In the Press

Juliana Seraphim: TEFAF Maastricht | The New York Times

The gallery's solo presentation with Lebanese Surrealist pioneer, Juliana SERAPHIM, at TEFAF Maastricht 2025 ( Focus section | Booth 704) is prominently featured in an article written by Keridwen Cornelius for the New York Times about the theme of ecofeminism at the fair. 

 


 

 (...)
Born in 1934 in Jaffa in southern Tel Aviv, Seraphim fled to Lebanon when the 1948 Arab-Israeli War broke out. As a painter, she was criticized by her fellow Palestinian artists for not addressing their cause.

 

“Juliana was much more focused on women’s liberation,” said Niamh Coghlan, director of Richard Saltoun Gallery, in a video interview. “She felt that women were the most beautiful forms and the most sensitive, empathetic creatures on Earth. That was what she wanted to paint.” 

 

Seraphim, who died in 2005, saw a world marred by wars, inequalities, harsh living conditions and heartless social interactions.
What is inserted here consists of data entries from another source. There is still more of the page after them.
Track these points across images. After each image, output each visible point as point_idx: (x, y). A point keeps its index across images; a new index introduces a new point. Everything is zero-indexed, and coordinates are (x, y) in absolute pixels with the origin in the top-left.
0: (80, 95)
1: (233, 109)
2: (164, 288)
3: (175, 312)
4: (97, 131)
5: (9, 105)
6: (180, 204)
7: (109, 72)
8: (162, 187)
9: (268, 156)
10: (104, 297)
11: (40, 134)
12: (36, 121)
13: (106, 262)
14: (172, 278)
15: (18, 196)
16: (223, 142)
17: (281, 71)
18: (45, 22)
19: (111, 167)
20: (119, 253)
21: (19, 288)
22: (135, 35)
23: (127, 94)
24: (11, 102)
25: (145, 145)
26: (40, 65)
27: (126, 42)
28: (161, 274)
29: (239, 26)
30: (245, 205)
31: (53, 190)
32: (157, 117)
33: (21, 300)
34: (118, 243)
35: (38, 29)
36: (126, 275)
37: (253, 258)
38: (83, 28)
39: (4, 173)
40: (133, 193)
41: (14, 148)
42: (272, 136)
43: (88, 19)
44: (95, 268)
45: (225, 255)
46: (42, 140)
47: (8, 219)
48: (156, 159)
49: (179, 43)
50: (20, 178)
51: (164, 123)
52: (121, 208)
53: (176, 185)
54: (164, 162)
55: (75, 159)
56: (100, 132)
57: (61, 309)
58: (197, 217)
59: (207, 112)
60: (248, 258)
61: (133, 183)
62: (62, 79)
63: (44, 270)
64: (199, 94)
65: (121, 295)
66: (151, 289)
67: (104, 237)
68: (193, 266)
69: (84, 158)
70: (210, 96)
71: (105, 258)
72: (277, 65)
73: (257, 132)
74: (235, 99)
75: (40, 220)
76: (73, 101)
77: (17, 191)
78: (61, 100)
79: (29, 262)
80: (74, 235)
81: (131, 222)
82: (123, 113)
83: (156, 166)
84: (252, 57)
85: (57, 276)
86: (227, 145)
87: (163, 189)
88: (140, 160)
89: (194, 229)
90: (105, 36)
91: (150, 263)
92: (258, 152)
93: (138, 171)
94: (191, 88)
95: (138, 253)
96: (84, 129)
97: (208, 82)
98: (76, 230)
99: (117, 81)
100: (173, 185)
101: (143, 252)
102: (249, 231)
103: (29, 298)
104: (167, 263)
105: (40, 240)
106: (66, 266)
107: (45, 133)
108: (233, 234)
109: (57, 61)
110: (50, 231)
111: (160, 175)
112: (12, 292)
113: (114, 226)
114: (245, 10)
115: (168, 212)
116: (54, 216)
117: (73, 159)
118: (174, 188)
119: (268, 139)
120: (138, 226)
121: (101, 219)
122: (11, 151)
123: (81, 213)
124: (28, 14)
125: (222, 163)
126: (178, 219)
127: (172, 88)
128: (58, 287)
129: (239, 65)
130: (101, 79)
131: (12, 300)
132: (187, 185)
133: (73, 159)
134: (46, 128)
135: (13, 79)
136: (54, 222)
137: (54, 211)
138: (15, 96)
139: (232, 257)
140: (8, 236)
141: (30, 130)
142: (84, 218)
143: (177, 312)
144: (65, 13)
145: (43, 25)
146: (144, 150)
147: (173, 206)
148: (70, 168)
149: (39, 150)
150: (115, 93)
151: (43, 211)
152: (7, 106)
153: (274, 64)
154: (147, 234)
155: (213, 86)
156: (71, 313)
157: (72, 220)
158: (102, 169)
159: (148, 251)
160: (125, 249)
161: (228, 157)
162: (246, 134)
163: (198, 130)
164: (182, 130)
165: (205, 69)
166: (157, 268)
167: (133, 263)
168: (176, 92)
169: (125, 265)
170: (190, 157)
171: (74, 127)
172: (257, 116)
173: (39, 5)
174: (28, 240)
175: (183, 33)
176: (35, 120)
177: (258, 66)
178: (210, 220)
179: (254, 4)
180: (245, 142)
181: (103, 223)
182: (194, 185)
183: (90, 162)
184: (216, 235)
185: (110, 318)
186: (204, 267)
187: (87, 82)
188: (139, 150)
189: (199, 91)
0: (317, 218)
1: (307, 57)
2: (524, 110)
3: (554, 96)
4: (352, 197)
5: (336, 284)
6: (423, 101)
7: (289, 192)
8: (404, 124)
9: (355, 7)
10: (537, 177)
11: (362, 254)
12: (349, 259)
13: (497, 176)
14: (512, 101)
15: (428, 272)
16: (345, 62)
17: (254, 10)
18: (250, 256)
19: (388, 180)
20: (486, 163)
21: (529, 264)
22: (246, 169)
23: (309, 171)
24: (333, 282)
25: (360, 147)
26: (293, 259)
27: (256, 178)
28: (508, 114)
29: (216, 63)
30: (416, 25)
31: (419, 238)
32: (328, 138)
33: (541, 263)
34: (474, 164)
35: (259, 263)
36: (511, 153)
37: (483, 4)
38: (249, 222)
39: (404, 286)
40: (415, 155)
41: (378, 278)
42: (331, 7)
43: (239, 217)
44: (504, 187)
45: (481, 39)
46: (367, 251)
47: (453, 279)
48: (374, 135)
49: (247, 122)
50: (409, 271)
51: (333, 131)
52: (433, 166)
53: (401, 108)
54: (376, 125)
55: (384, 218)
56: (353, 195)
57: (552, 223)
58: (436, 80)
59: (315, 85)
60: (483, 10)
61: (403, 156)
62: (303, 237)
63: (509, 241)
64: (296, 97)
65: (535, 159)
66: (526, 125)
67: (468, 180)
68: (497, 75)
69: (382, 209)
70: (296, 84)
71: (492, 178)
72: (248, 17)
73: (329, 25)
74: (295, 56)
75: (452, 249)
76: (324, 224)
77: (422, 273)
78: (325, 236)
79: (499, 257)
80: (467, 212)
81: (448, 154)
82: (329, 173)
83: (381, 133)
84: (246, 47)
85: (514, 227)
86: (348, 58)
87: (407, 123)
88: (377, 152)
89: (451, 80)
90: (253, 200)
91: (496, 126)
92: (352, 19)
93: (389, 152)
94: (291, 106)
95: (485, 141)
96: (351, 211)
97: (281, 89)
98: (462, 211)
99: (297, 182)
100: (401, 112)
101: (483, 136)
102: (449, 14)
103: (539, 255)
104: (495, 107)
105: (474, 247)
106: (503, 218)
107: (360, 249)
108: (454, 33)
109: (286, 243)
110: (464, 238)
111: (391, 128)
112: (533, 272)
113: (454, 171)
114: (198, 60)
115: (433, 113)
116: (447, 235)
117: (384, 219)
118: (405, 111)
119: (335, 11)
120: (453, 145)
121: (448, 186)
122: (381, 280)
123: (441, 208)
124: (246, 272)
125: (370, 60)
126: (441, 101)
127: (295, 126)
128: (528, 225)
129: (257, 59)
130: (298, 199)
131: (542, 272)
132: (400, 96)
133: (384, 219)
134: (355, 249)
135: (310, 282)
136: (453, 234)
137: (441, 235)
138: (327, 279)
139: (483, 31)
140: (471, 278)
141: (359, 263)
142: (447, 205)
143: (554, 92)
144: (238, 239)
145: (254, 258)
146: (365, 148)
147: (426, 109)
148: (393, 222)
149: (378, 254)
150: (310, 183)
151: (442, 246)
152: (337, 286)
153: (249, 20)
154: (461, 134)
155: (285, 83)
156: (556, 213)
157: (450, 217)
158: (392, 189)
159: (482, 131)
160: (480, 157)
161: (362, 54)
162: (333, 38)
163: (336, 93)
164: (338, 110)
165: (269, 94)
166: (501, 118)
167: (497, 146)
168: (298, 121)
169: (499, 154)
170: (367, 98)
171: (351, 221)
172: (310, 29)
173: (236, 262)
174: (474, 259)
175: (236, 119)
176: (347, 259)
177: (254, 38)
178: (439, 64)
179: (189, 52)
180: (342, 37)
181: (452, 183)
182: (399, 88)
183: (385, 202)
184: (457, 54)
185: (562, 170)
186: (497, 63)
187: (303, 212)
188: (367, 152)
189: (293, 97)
She wanted to show people what she called “a woman’s world,” infused with love, beauty, sensitivity and entanglement with nature.

In her work “The Eye,” Seraphim painted women wearing insect wings and diaphanous dresses laced with capillaries, gliding through buildings resembling stone hoodoos. “Dance of Love” portrays sunken machines and buildings beneath a female form triumphantly springing from a flower amid pink swirls and a stylized snake. In “Flower Woman,” a sphinxlike woman’s head envelops petals and a seahorse, while butterfly wings cascade down her back and blossoms fill her breast. All three works are included in the Maastricht show.

“You can see her playing with the way that the environment is the human body,” Coghlan said. “We’ve made a divisive point of saying that humans and the natural world are very different. But they’re the same thing. Juliana was interested in pulling them back together.”
(...)

 


 

Richard Saltoun Gallery's presentation at TEFAF Maastricht is on view 15–20 March 2025.